Mapping the Tidal Disruption of the Hercules Dwarf: A Wide-Field DECam Imaging Search for RR Lyrae Stars

TL;DR

This study uses wide-field imaging to identify RR Lyrae stars around Hercules dwarf galaxy, revealing significant tidal disruption and stellar stripping, which impacts mass estimation methods for such faint galaxies.

Contribution

It introduces a novel approach using RR Lyrae stars to trace tidal disruption in Hercules, providing new insights into its stellar content and orbital dynamics.

Findings

Identified three new RR Lyrae stars outside Hercules' tidal radius.

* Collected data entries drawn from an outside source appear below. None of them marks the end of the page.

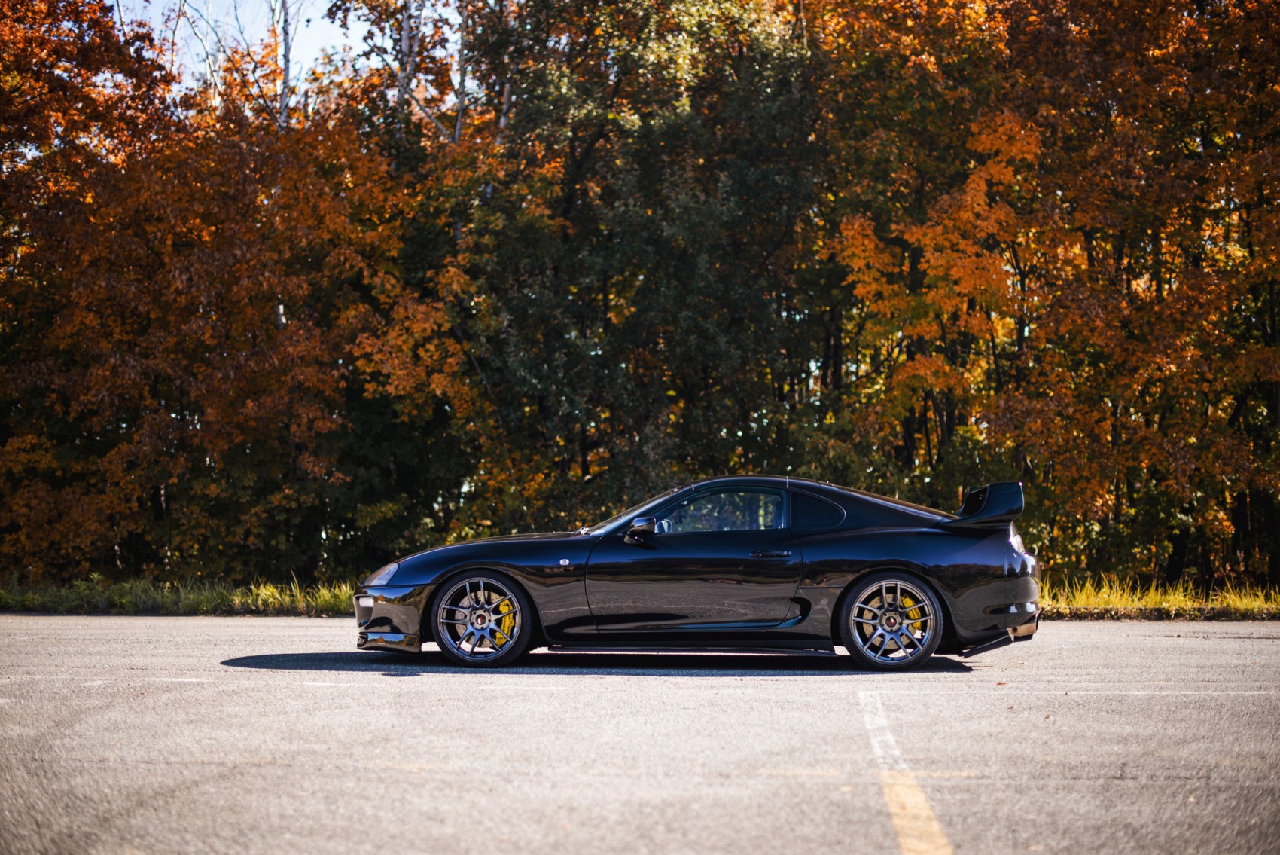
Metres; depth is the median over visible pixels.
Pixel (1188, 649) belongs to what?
parking lot
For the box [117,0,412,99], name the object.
sky
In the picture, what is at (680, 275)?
green tree
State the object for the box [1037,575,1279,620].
grass strip
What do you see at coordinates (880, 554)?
black car
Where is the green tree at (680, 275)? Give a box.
[457,0,831,520]
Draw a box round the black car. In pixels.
[356,477,1044,671]
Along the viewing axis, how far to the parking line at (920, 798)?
6.14 m
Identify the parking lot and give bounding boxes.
[0,609,1279,854]
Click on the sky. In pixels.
(281, 53)
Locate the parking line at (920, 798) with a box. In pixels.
[859,686,955,854]

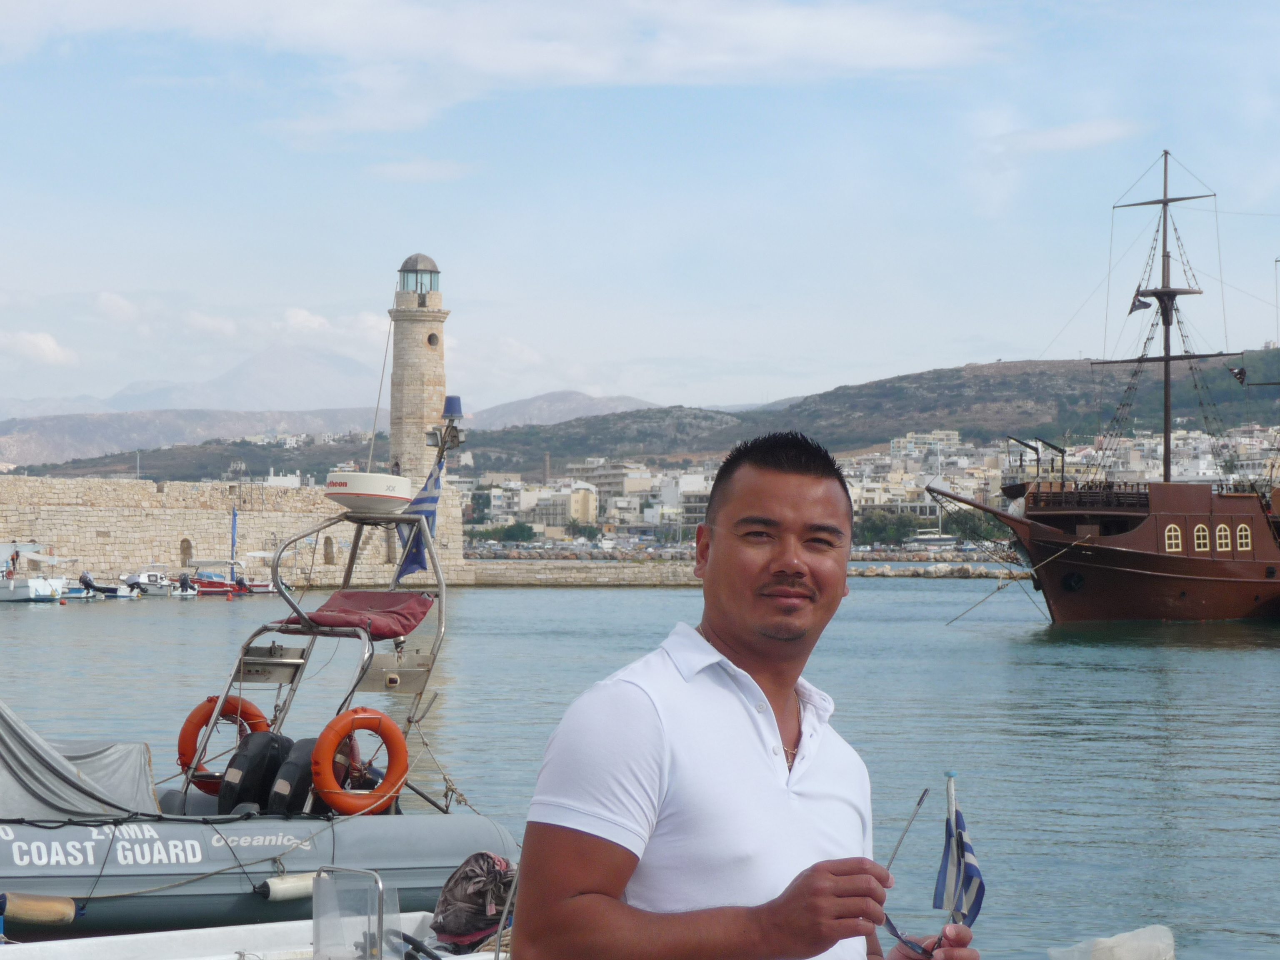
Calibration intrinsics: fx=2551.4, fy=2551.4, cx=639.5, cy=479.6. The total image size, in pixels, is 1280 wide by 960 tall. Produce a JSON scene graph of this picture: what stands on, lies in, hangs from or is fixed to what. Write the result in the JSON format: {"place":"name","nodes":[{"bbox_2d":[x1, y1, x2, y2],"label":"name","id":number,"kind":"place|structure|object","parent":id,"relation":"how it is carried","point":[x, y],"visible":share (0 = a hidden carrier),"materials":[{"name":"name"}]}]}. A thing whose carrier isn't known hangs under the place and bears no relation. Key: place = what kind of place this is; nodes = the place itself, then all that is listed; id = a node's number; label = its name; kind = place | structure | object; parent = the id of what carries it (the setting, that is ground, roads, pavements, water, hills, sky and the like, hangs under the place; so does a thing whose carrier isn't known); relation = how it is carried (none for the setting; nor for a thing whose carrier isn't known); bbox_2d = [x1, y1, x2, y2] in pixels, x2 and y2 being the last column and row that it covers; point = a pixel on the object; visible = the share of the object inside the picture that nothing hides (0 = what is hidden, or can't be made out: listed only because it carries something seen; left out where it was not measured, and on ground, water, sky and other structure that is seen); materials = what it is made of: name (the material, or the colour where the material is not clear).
{"place":"outdoors","nodes":[
{"label":"outdoors","id":0,"kind":"place"},
{"bbox_2d":[0,330,79,366],"label":"cloud","id":1,"kind":"structure","parent":0,"point":[41,342],"materials":[{"name":"white"}]},
{"bbox_2d":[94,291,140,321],"label":"cloud","id":2,"kind":"structure","parent":0,"point":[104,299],"materials":[{"name":"white"}]},
{"bbox_2d":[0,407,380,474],"label":"hill","id":3,"kind":"structure","parent":0,"point":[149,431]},
{"bbox_2d":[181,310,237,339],"label":"cloud","id":4,"kind":"structure","parent":0,"point":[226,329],"materials":[{"name":"white"}]},
{"bbox_2d":[0,473,464,588],"label":"stone wall","id":5,"kind":"structure","parent":0,"point":[152,498],"materials":[{"name":"stone"}]},
{"bbox_2d":[180,538,192,565],"label":"arched window","id":6,"kind":"structure","parent":5,"relation":"in","point":[184,541],"materials":[{"name":"brown stone"}]},
{"bbox_2d":[322,536,335,564],"label":"window","id":7,"kind":"structure","parent":5,"relation":"in","point":[327,558],"materials":[{"name":"stone"}]},
{"bbox_2d":[386,253,450,487],"label":"lighthouse","id":8,"kind":"object","parent":5,"relation":"attached to","point":[436,337],"visible":0.78,"materials":[{"name":"stone"}]},
{"bbox_2d":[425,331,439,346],"label":"window","id":9,"kind":"structure","parent":8,"relation":"in","point":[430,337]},
{"bbox_2d":[0,349,668,467],"label":"mountain","id":10,"kind":"structure","parent":0,"point":[208,434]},
{"bbox_2d":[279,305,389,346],"label":"cloud","id":11,"kind":"structure","parent":0,"point":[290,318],"materials":[{"name":"white"}]},
{"bbox_2d":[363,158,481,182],"label":"cloud","id":12,"kind":"structure","parent":0,"point":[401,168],"materials":[{"name":"white"}]},
{"bbox_2d":[0,0,1016,141],"label":"cloud","id":13,"kind":"structure","parent":0,"point":[777,33],"materials":[{"name":"white"}]},
{"bbox_2d":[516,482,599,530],"label":"building","id":14,"kind":"structure","parent":0,"point":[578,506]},
{"bbox_2d":[461,389,661,429],"label":"mountain","id":15,"kind":"structure","parent":0,"point":[536,401],"materials":[{"name":"grey"}]},
{"bbox_2d":[452,558,702,586],"label":"stone breakwater","id":16,"kind":"structure","parent":0,"point":[613,576],"materials":[{"name":"grey stone"}]},
{"bbox_2d":[572,462,652,523],"label":"building","id":17,"kind":"structure","parent":0,"point":[605,477],"materials":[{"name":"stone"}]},
{"bbox_2d":[0,575,1279,959],"label":"water","id":18,"kind":"structure","parent":0,"point":[1024,646],"materials":[{"name":"liquid"}]},
{"bbox_2d":[0,541,66,601],"label":"motorboat","id":19,"kind":"object","parent":18,"relation":"on","point":[43,587],"visible":0.98,"materials":[{"name":"white"}]},
{"bbox_2d":[75,571,131,598],"label":"motorboat","id":20,"kind":"object","parent":18,"relation":"on","point":[112,590],"visible":0.86,"materials":[{"name":"white"}]},
{"bbox_2d":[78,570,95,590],"label":"outboard motor","id":21,"kind":"object","parent":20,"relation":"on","point":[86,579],"visible":0.96,"materials":[{"name":"black"}]},
{"bbox_2d":[118,570,182,596],"label":"motorboat","id":22,"kind":"object","parent":18,"relation":"on","point":[133,579],"visible":0.79,"materials":[{"name":"white plastic"}]},
{"bbox_2d":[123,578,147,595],"label":"outboard motor","id":23,"kind":"object","parent":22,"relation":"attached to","point":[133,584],"visible":0.98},
{"bbox_2d":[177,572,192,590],"label":"outboard motor","id":24,"kind":"object","parent":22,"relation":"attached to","point":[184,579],"visible":0.97,"materials":[{"name":"black"}]},
{"bbox_2d":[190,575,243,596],"label":"red boat","id":25,"kind":"object","parent":18,"relation":"on","point":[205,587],"visible":0.79,"materials":[{"name":"red"}]},
{"bbox_2d":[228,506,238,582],"label":"blue pole","id":26,"kind":"object","parent":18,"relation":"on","point":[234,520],"visible":0.85,"materials":[{"name":"blue"}]},
{"bbox_2d":[0,868,509,959],"label":"boat","id":27,"kind":"object","parent":18,"relation":"on","point":[274,926],"visible":0.49,"materials":[{"name":"white"}]},
{"bbox_2d":[310,867,398,959],"label":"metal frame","id":28,"kind":"object","parent":27,"relation":"attached to","point":[380,923],"visible":0.99,"materials":[{"name":"silver metal"}]},
{"bbox_2d":[432,852,517,948],"label":"bag","id":29,"kind":"object","parent":27,"relation":"on","point":[457,883],"visible":0.89,"materials":[{"name":"fabric"}]},
{"bbox_2d":[0,495,511,944],"label":"inflatable boat","id":30,"kind":"object","parent":18,"relation":"on","point":[393,681],"visible":0.64,"materials":[{"name":"grey rubber"}]},
{"bbox_2d":[0,892,79,927],"label":"fender","id":31,"kind":"object","parent":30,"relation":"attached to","point":[59,902],"visible":0.98,"materials":[{"name":"beige plastic"}]},
{"bbox_2d":[0,699,162,821],"label":"boat cover","id":32,"kind":"object","parent":30,"relation":"on","point":[1,748],"visible":0.77,"materials":[{"name":"grey fabric"}]},
{"bbox_2d":[176,694,274,792],"label":"life ring","id":33,"kind":"object","parent":30,"relation":"attached to","point":[189,727],"visible":0.54,"materials":[{"name":"orange plastic"}]},
{"bbox_2d":[217,729,295,815],"label":"outboard motor","id":34,"kind":"object","parent":30,"relation":"on","point":[266,743],"visible":0.74,"materials":[{"name":"black plastic"}]},
{"bbox_2d":[257,870,318,903],"label":"fender","id":35,"kind":"object","parent":30,"relation":"attached to","point":[274,880],"visible":0.59,"materials":[{"name":"white plastic"}]},
{"bbox_2d":[266,735,323,816],"label":"outboard motor","id":36,"kind":"object","parent":30,"relation":"on","point":[300,746],"visible":0.46,"materials":[{"name":"black plastic"}]},
{"bbox_2d":[277,589,434,639],"label":"canopy","id":37,"kind":"object","parent":30,"relation":"on","point":[358,595],"visible":0.78,"materials":[{"name":"red fabric"}]},
{"bbox_2d":[310,709,407,815],"label":"life ring","id":38,"kind":"object","parent":30,"relation":"attached to","point":[380,719],"visible":0.97,"materials":[{"name":"orange plastic"}]},
{"bbox_2d":[324,470,414,514],"label":"radar dome","id":39,"kind":"object","parent":30,"relation":"on","point":[380,477],"visible":0.91,"materials":[{"name":"white plastic"}]},
{"bbox_2d":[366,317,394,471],"label":"antenna","id":40,"kind":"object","parent":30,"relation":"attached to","point":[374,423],"visible":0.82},
{"bbox_2d":[393,465,442,580],"label":"flag","id":41,"kind":"object","parent":30,"relation":"attached to","point":[417,555],"visible":0.72,"materials":[{"name":"blue fabric"}]},
{"bbox_2d":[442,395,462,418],"label":"blue beacon","id":42,"kind":"object","parent":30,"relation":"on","point":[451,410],"visible":0.92,"materials":[{"name":"blue plastic"}]},
{"bbox_2d":[844,561,1027,578],"label":"breakwater","id":43,"kind":"object","parent":18,"relation":"in","point":[873,571],"visible":0.66,"materials":[{"name":"grey stone"}]},
{"bbox_2d":[919,151,1279,624],"label":"ship","id":44,"kind":"object","parent":18,"relation":"on","point":[1146,560],"visible":0.97,"materials":[{"name":"wood"}]},
{"bbox_2d":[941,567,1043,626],"label":"mooring rope","id":45,"kind":"object","parent":44,"relation":"attached to","point":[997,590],"visible":0.96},
{"bbox_2d":[1127,291,1152,313],"label":"flag","id":46,"kind":"object","parent":44,"relation":"hanging from","point":[1141,302],"visible":0.75,"materials":[{"name":"fabric"}]},
{"bbox_2d":[1162,523,1182,551],"label":"window","id":47,"kind":"structure","parent":44,"relation":"in","point":[1172,533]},
{"bbox_2d":[1192,522,1210,551],"label":"window","id":48,"kind":"structure","parent":44,"relation":"in","point":[1201,533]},
{"bbox_2d":[1214,522,1232,551],"label":"window","id":49,"kind":"structure","parent":44,"relation":"in","point":[1223,533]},
{"bbox_2d":[1227,364,1246,383],"label":"flag","id":50,"kind":"object","parent":44,"relation":"hanging from","point":[1238,372],"visible":0.85,"materials":[{"name":"fabric"}]},
{"bbox_2d":[1235,523,1252,551],"label":"window","id":51,"kind":"structure","parent":44,"relation":"in","point":[1244,541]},
{"bbox_2d":[1047,924,1175,959],"label":"white bag","id":52,"kind":"object","parent":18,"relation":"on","point":[1116,939],"visible":0.99,"materials":[{"name":"white plastic"}]},
{"bbox_2d":[1,0,1279,421],"label":"sky","id":53,"kind":"structure","parent":0,"point":[658,353],"materials":[{"name":"blue"}]},
{"bbox_2d":[16,351,1279,491],"label":"hill","id":54,"kind":"structure","parent":0,"point":[958,369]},
{"bbox_2d":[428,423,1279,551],"label":"town","id":55,"kind":"object","parent":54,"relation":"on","point":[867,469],"visible":0.45,"materials":[{"name":"white concrete"}]},
{"bbox_2d":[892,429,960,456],"label":"building","id":56,"kind":"structure","parent":0,"point":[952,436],"materials":[{"name":"white stone"}]},
{"bbox_2d":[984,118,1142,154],"label":"cloud","id":57,"kind":"structure","parent":0,"point":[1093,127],"materials":[{"name":"white"}]},
{"label":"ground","id":58,"kind":"structure","parent":0},
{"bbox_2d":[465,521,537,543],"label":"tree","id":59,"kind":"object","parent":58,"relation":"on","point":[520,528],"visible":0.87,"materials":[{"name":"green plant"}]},
{"bbox_2d":[514,427,984,959],"label":"man","id":60,"kind":"object","parent":58,"relation":"on","point":[645,700],"visible":0.99},
{"bbox_2d":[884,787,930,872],"label":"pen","id":61,"kind":"object","parent":60,"relation":"in","point":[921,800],"visible":0.88,"materials":[{"name":"metal"}]},
{"bbox_2d":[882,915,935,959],"label":"sunglasses","id":62,"kind":"object","parent":60,"relation":"in","point":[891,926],"visible":0.74,"materials":[{"name":"blue plastic"}]},
{"bbox_2d":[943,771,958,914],"label":"flagpole","id":63,"kind":"object","parent":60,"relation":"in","point":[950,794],"visible":0.76,"materials":[{"name":"white"}]},
{"bbox_2d":[932,770,984,940],"label":"flag","id":64,"kind":"object","parent":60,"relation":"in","point":[968,856],"visible":0.96,"materials":[{"name":"fabric"}]},
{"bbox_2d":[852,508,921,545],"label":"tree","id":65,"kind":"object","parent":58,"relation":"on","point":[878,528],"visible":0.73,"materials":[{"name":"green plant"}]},
{"bbox_2d":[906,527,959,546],"label":"boat","id":66,"kind":"object","parent":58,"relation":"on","point":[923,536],"visible":0.82,"materials":[{"name":"white"}]},
{"bbox_2d":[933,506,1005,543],"label":"tree","id":67,"kind":"object","parent":58,"relation":"on","point":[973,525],"visible":0.58,"materials":[{"name":"green plant"}]}
]}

Evidence suggests a substantial fraction of Hercules' stars have been stripped.

Hercules shows a degree of disruption between a bound dwarf and a fully disrupted galaxy.

Abstract

We investigate the hypothesized tidal disruption of the Hercules ultra-faint dwarf galaxy (UFD). Previous tidal disruption studies of the Hercules UFD have been hindered by the high degree of foreground contamination in the direction of the dwarf. We bypass this issue by using RR Lyrae stars, which are standard candles with a very low field-volume density at the distance of Hercules. We use wide-field imaging from the Dark Energy Camera on CTIO to identify candidate RR Lyrae stars, supplemented with observations taken in coordination with the Beijing-Arizona Sky Survey on the Bok Telescope. Combining color, magnitude, and light-curve information, we identify three new RR Lyrae stars associated with Hercules. All three of these new RR Lyrae stars lie outside its published tidal radius. When considered with the nine RR Lyrae stars already known within the tidal radius, these results suggest that a substantial fraction of Hercules' stellar content has been stripped. With this degree of tidal disruption, Hercules is an interesting case between a visibly disrupted dwarf (such as the Sagittarius dwarf spheroidal galaxy) and one in dynamic equilibrium. The degree of disruption also shows that we must be more careful with the ways we determine object membership when estimating dwarf masses in the future. One of the three discovered RR Lyrae stars sits along the minor axis of Hercules, but over two tidal radii away. This type of debris is consistent with recent models that suggest Hercules' orbit is aligned with its minor axis.